Coronavirus: what’s next for Pakistan By Dr Rana Jawad Asghar

It was a somber day yesterday as Pakistan doubled its reported cases of coronavirus from nine to 18 in a single day. Globally we passed the mark of 4,000 deaths out of the 115,000 cases. Where reported cases are declining in China the situation has reversed globally with around 34,000 cases and 900 deaths reported outside of China. The number of countries and territories infected has reached 115. These numbers are increasing by the day and are likely to change by the time this article will be published.
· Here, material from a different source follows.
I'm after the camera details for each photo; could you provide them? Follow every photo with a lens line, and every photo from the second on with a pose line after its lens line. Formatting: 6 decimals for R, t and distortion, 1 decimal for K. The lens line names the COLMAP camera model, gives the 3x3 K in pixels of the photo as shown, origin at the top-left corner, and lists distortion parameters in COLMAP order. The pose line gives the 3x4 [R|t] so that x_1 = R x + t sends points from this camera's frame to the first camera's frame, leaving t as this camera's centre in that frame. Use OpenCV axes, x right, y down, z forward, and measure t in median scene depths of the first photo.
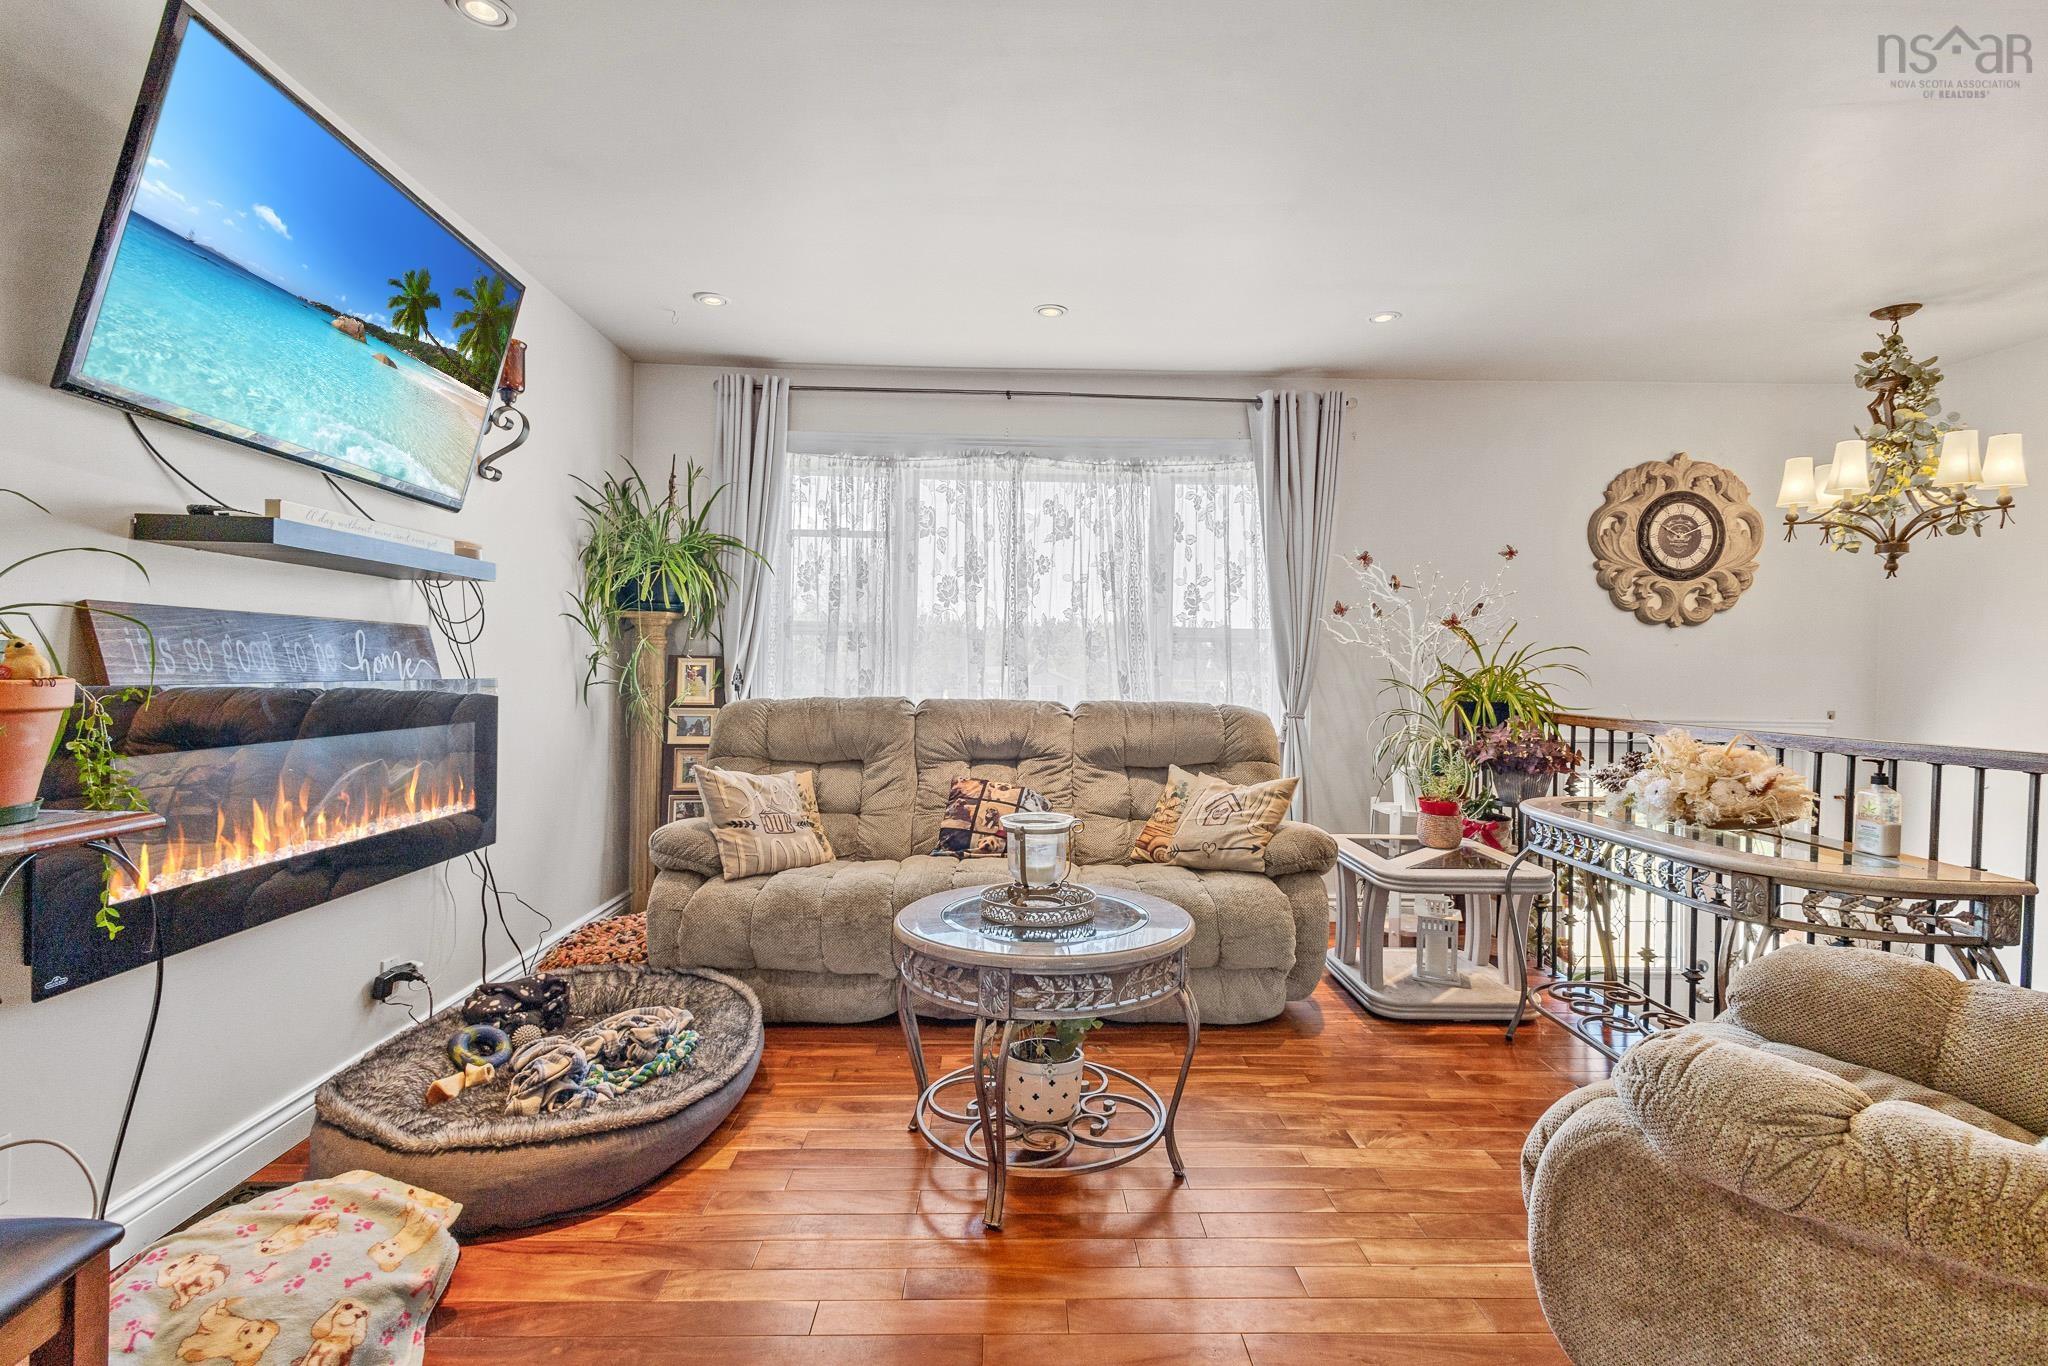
lens RADIAL K [[942.0, 0, 1027.8], [0, 942.0, 673.8], [0, 0, 1]] dist [0.004209, 0.000093]
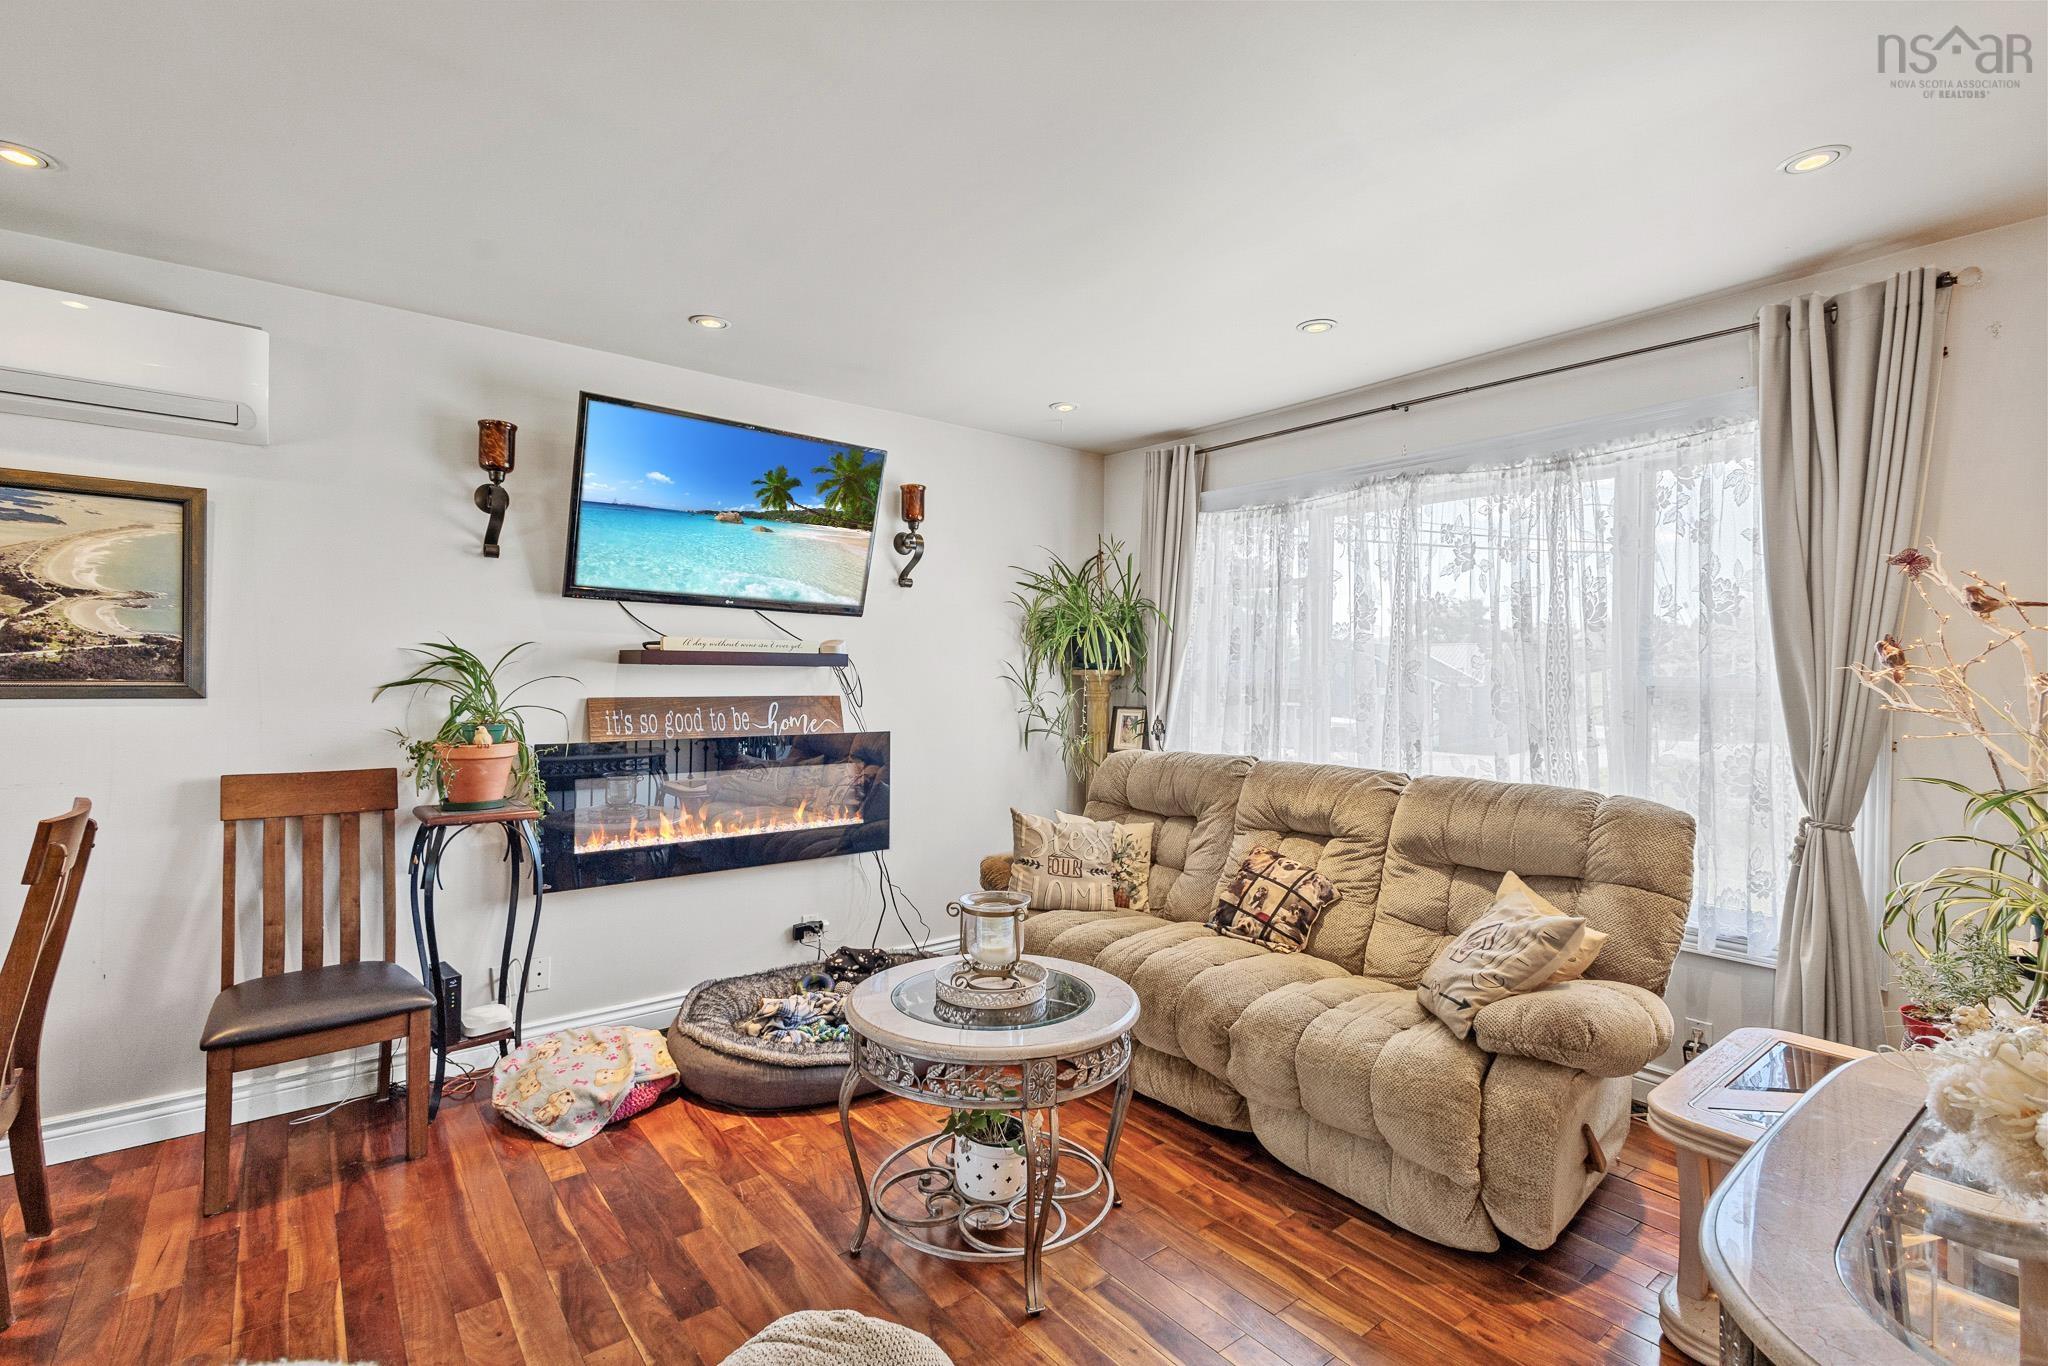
lens RADIAL K [[930.3, 0, 1024.0], [0, 930.3, 683.0], [0, 0, 1]] dist [-0.003649, -0.000116]
pose [[0.607601, -0.002094, -0.794240, 0.504952], [-0.008229, 0.999926, -0.008932, -0.041821], [0.794200, 0.011963, 0.607539, 0.254902]]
As soon as the coronavirus outbreak started, people, governments and especially companies with major investments around the world wanted to know how this virus behaves and what the projections for this pandemic are. Projection models are an important part of epidemiology so many researchers took the bite and published their estimates, which were as wild and diverse as 1% to a nearly 100% rate of infection. However, many projected the infection rate to be between 40-50%.
As someone working on pandemic preparedness, outbreak detection and response, I was also reached by many local and international organisations for an estimate. However, I refrained from getting into this race because this is an evolving disease and with so many unknowns, any modelling or estimate will be fundamentally faulty. Lots of information since then has now become public but answers to some basic questions remain unknown. Some of these include: what is the virus’ death rate? Does it only spread through droplets? And how long does COVID-19 survive on the surface? Our control strategies are based on our experiences with other coronaviruses but each microorganism is unique and we need to understand it better to devise effective strategies.
Until now most countries were using “containment” strategies which mean controlling the importation of disease and strict isolation of already imported cases to prevent local transmission of cases. That is why we in Pakistan started enhanced airport and border health screenings. We shut down certain flights and borders for defined times. Even when done properly these measures do not ensure that no infected person enters the country. Quarantine was effective back when most travel was by sea and it took weeks and months to reach the next port. Normally most infectious diseases start showing symptoms in two weeks’ time or earlier. So doctors would board the ship and examine travellers for symptoms (plague and cholera in those times) and would then not allow the ship to dock. However, air travel means that we could be infected but will not show symptoms at the early stages of infection. Airport and border screenings serve as an important component of risk communication as travellers are supposed to report to health authorities if they get sick. The strict enforcement of the containment policy also buys the local health system some time to prepare for the crisis.
Once a certain threshold is passed and we start seeing more cases, mitigation strategies become effective. Global experts, including the WHO executive director, is raising the alarm that the world should get ready for an acceleration phase where we will see a rapid increase in the number of cases. Italy had just nine cases which surpassed 9,000 in two weeks’ time. South Korea has also reported 7,500 cases in a short time period but it actively looked for cases. That is why its death rate at this moment is below 1% while Italy’s is 5%. The important message from South Korea and Singapore is not to be afraid of the rise in the numbers of cases and actively look for them. If like Italy, cases start reporting themselves, then you have already lost the battle. In Pakistan too we should not be afraid if we see a rise in numbers as a result of enhanced surveillance and not the other way around.